::: SOURCE RECORDS

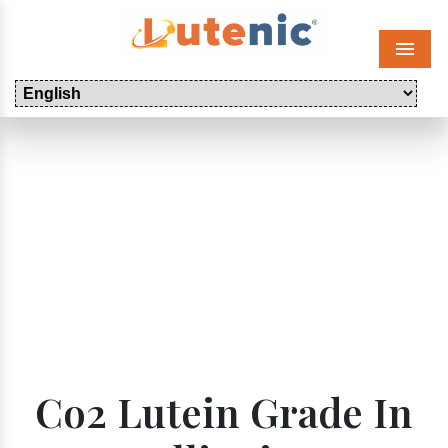
Menu
Co2 Lutein Grade In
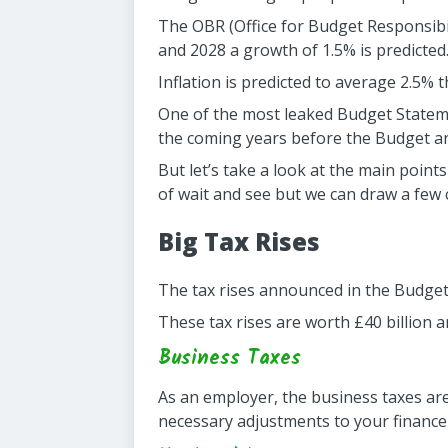
The OBR (Office for Budget Responsibil
and 2028 a growth of 1.5% is predicted
Inflation is predicted to average 2.5% t
One of the most leaked Budget Statem
the coming years before the Budget 
But let’s take a look at the main point
of wait and see but we can draw a few
Big Tax Rises
The tax rises announced in the Budget 
These tax rises are worth £40 billion 
Business Taxes
As an employer, the business taxes ar
necessary adjustments to your finance 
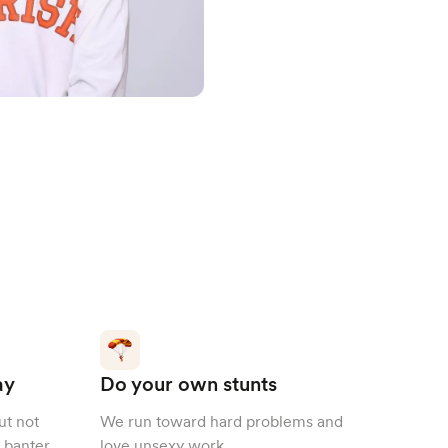
ay
Do your own stunts
ut not
We run toward hard problems and
 banter.
love unsexy work.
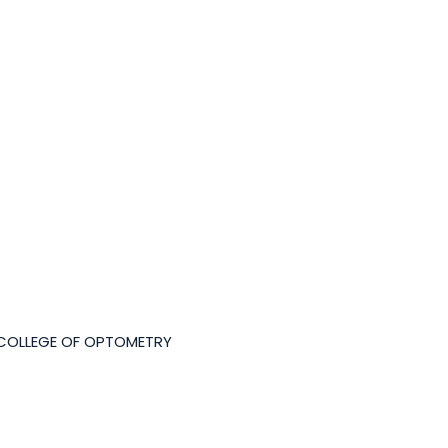
 COLLEGE OF OPTOMETRY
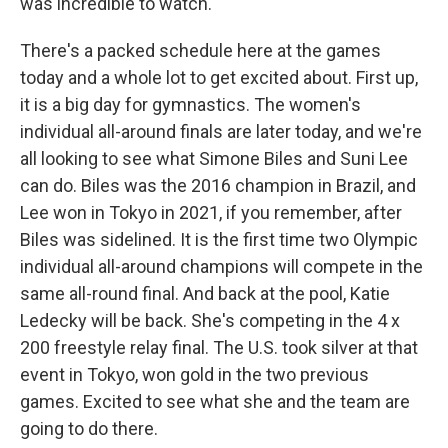
was incredible to watch.
There's a packed schedule here at the games
today and a whole lot to get excited about. First up,
it is a big day for gymnastics. The women's
individual all-around finals are later today, and we're
all looking to see what Simone Biles and Suni Lee
can do. Biles was the 2016 champion in Brazil, and
Lee won in Tokyo in 2021, if you remember, after
Biles was sidelined. It is the first time two Olympic
individual all-around champions will compete in the
same all-round final. And back at the pool, Katie
Ledecky will be back. She's competing in the 4 x
200 freestyle relay final. The U.S. took silver at that
event in Tokyo, won gold in the two previous
games. Excited to see what she and the team are
going to do there.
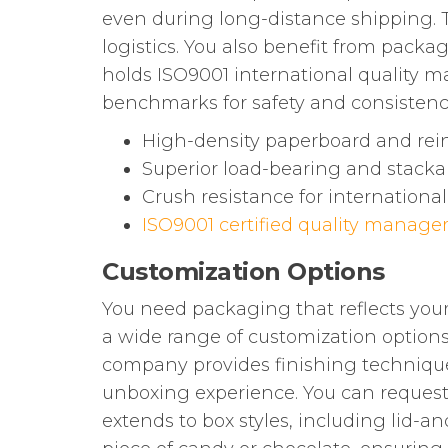
even during long-distance shipping. T
logistics. You also benefit from pack
holds ISO9001 international quality 
benchmarks for safety and consistenc
High-density paperboard and rein
Superior load-bearing and stackab
Crush resistance for internationa
ISO9001 certified quality manag
Customization Options
You need packaging that reflects your
a wide range of customization options.
company provides finishing technique
unboxing experience. You can request c
extends to box styles, including lid-a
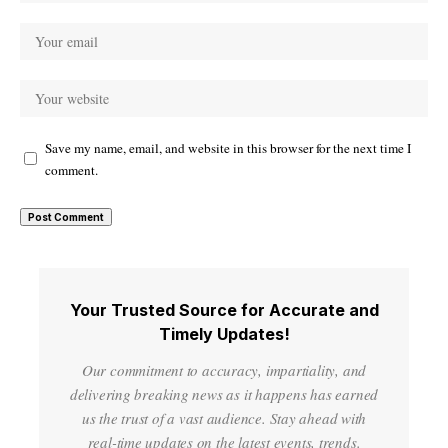
Save my name, email, and website in this browser for the next time I
comment.
Your Trusted Source for Accurate and
Timely Updates!
Our commitment to accuracy, impartiality, and
delivering breaking news as it happens has earned
us the trust of a vast audience. Stay ahead with
real-time updates on the latest events, trends.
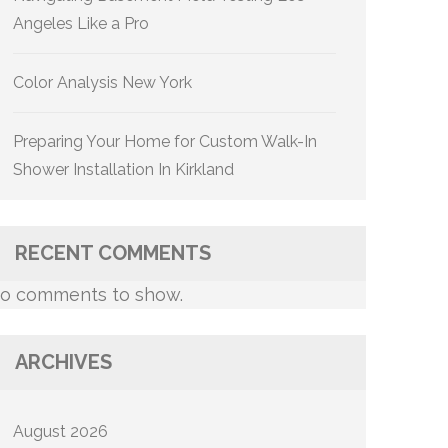
Angeles Like a Pro
Color Analysis New York
Preparing Your Home for Custom Walk-In
Shower Installation In Kirkland
RECENT COMMENTS
o comments to show.
ARCHIVES
August 2026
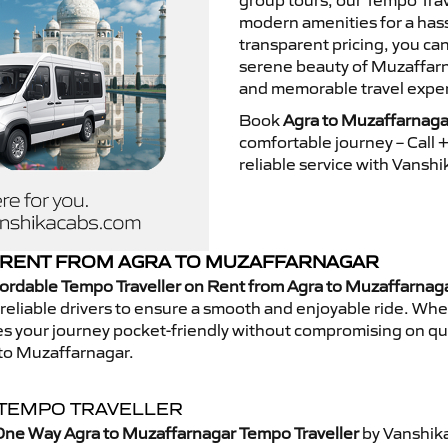
group tours, our Tempo Trav
modern amenities for a hass
transparent pricing, you ca
serene beauty of Muzaffarna
and memorable travel exper
Book
Agra to Muzaffarnaga
comfortable journey – Call
reliable service with Vansh
 RENT FROM AGRA TO MUZAFFARNAGAR
ordable Tempo Traveller on Rent from Agra to Muzaffarnag
eliable drivers to ensure a smooth and enjoyable ride. Whethe
kes your journey pocket-friendly without compromising on qua
 to Muzaffarnagar.
 TEMPO TRAVELLER
One Way Agra to Muzaffarnagar Tempo Traveller
by Vanshika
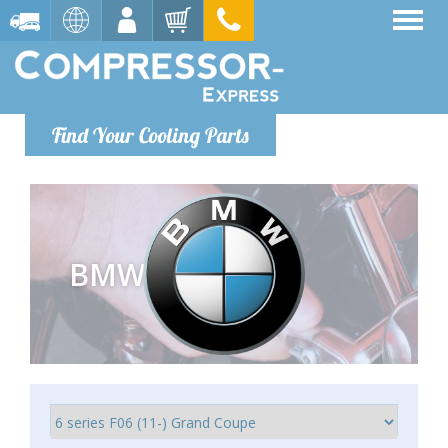
Find Your Cooling Parts
BMW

::::::

# EXERCISE DESCRIPTION
Reproduce word for word the lines beginning with the one that contains "Save my name, email, and" and ending with the one that contains "real-time updates on", both included.

# ANSWER TO THE PROBLEM
Save my name, email, and website in this browser for the next time I
comment.
Your Trusted Source for Accurate and
Timely Updates!
Our commitment to accuracy, impartiality, and
delivering breaking news as it happens has earned
us the trust of a vast audience. Stay ahead with
real-time updates on the latest events, trends.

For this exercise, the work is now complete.